LISTED RECORDS -

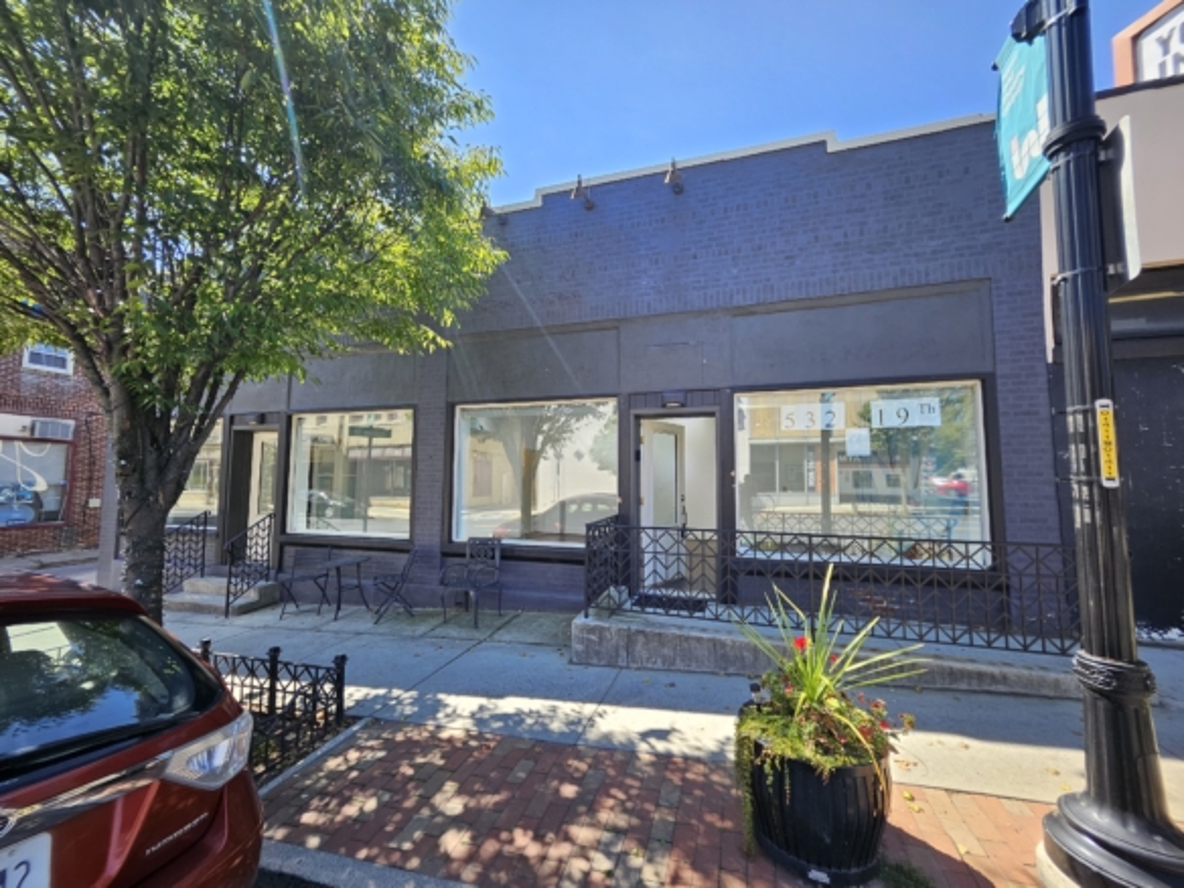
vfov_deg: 89.9
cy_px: 444
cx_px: 592
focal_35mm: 13
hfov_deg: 106.2
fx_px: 445
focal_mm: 1.74
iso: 32
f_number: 2.2
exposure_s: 1/189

REQUIRED WORK - Send back, unchanged, every line of the records from the one with "focal_35mm: 13" through the last.

ANSWER SECTION -
focal_35mm: 13
hfov_deg: 106.2
fx_px: 445
focal_mm: 1.74
iso: 32
f_number: 2.2
exposure_s: 1/189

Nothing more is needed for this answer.